Sometimes in your development environment, you might have created a valid active record object which you want to use as a fixture data in your test, so you don’t want to waste your time from building fixture manually.

To do this, you just need to open your Rails console and fetch that active record object:

task = Task.last

# =>
# #<Task:0x00007fbf11919f60> {
#                :id => 28,
#           :subject => "Arrange Photographs",
#    :assigned_to_id => 3,
#       :due_date_at => Sat, 17 Mar 2018 01:00:20 EDT -04:00,
#         :completed => true,
#     :taskable_type => "Lead",
#       :taskable_id => 5,
#           :user_id => 3,
#        :created_at => Wed, 14 Mar 2018 01:00:20 EDT -04:00,
#        :updated_at => Mon, 19 Mar 2018 01:00:20 EDT -04:00,
#      :completed_at => Sun, 18 Mar 2018 01:00:20 EDT -04:00,
#   :type_associated => nil,
#   :completed_by_id => 3,
#    :is_next_action => nil
# }

Then convert that object into fixture data like this,

puts task.attributes.to_yaml

# =>
# id: 28
# subject: Arrange Photographs
# assigned_to_id: 3
# due_date_at: !ruby/object:ActiveSupport::TimeWithZone
#   utc: 2018-03-17 05:00:20.233297000 Z
#   zone: &1 !ruby/object:ActiveSupport::TimeZone
#     name: America/New_York
#   time: 2018-03-17 01:00:20.233297000 Z
# completed: true
# taskable_type: Lead
# taskable_id: 5
# user_id: 3
# created_at: !ruby/object:ActiveSupport::TimeWithZone
#   utc: 2018-03-14 05:00:20.233605000 Z
#   zone: *1
#   time: 2018-03-14 01:00:20.233605000 Z
# updated_at: !ruby/object:ActiveSupport::TimeWithZone
#   utc: 2018-03-19 05:00:20.245432000 Z
#   zone: *1
#   time: 2018-03-19 01:00:20.245432000 Z
# completed_at: !ruby/object:ActiveSupport::TimeWithZone
#   utc: 2018-03-18 05:00:20.233475000 Z
#   zone: *1
#   time: 2018-03-18 01:00:20.233475000 Z
# type_associated:
# completed_by_id: 3
# is_next_action: false
# nil

Then copy this data, paste in your fixture file, and give a proper name to the fixture.
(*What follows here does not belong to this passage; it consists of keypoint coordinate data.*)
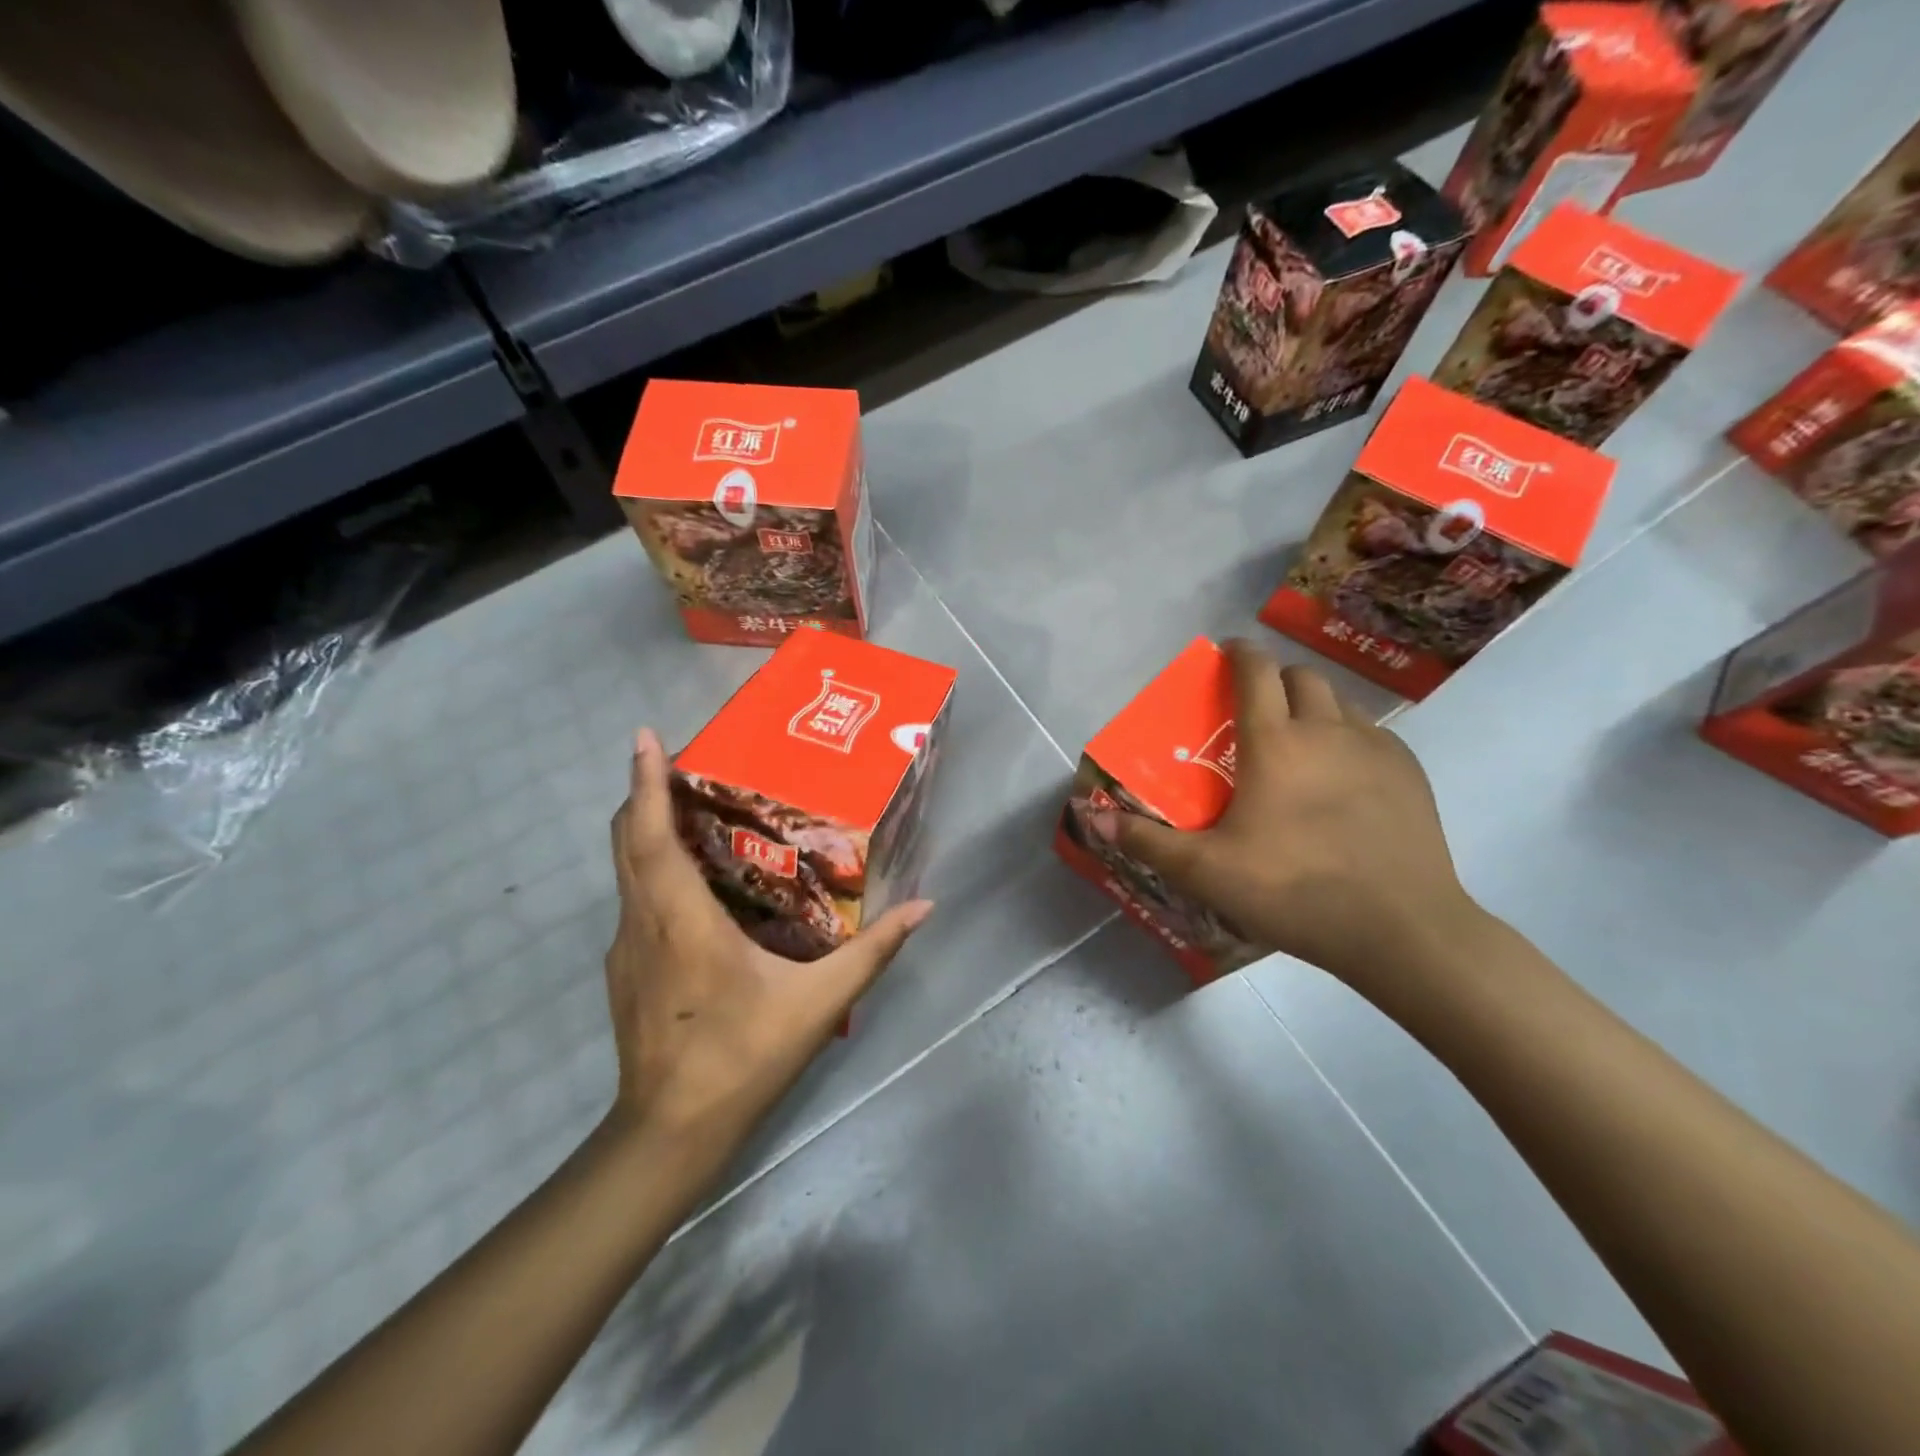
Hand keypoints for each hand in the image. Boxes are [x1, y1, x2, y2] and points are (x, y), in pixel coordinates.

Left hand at [603, 728, 930, 1173]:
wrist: (669, 1133)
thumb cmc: (743, 1057)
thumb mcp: (819, 1003)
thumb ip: (875, 951)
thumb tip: (925, 906)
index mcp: (682, 920)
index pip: (652, 836)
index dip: (646, 782)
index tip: (646, 738)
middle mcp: (642, 922)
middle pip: (627, 840)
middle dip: (643, 792)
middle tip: (682, 762)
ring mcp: (624, 947)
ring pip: (626, 869)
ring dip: (646, 828)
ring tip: (690, 807)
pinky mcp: (623, 969)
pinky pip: (633, 898)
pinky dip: (652, 867)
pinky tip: (693, 882)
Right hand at [1088, 640, 1482, 1001]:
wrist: (1401, 928)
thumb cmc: (1294, 890)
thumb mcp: (1207, 871)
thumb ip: (1148, 841)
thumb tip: (1095, 818)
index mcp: (1275, 742)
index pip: (1255, 671)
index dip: (1237, 653)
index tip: (1224, 652)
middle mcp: (1326, 730)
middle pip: (1301, 677)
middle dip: (1275, 679)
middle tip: (1256, 709)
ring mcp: (1375, 748)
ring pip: (1339, 703)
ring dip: (1313, 707)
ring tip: (1299, 744)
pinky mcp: (1410, 773)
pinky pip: (1372, 734)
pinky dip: (1348, 738)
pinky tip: (1343, 780)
Handle primary keys, foreign keys, date columns and remove additional records as per your requirement.

Also, if you want to select specific attributes from the object, then use it like this,

puts task.attributes.slice("subject", "completed").to_yaml

# =>
# subject: Arrange Photographs
# completed: true
# nil

I find this helpful when we create significant active record objects into the database from parsing our user’s email data and generating fixtures manually for them in tests is cumbersome.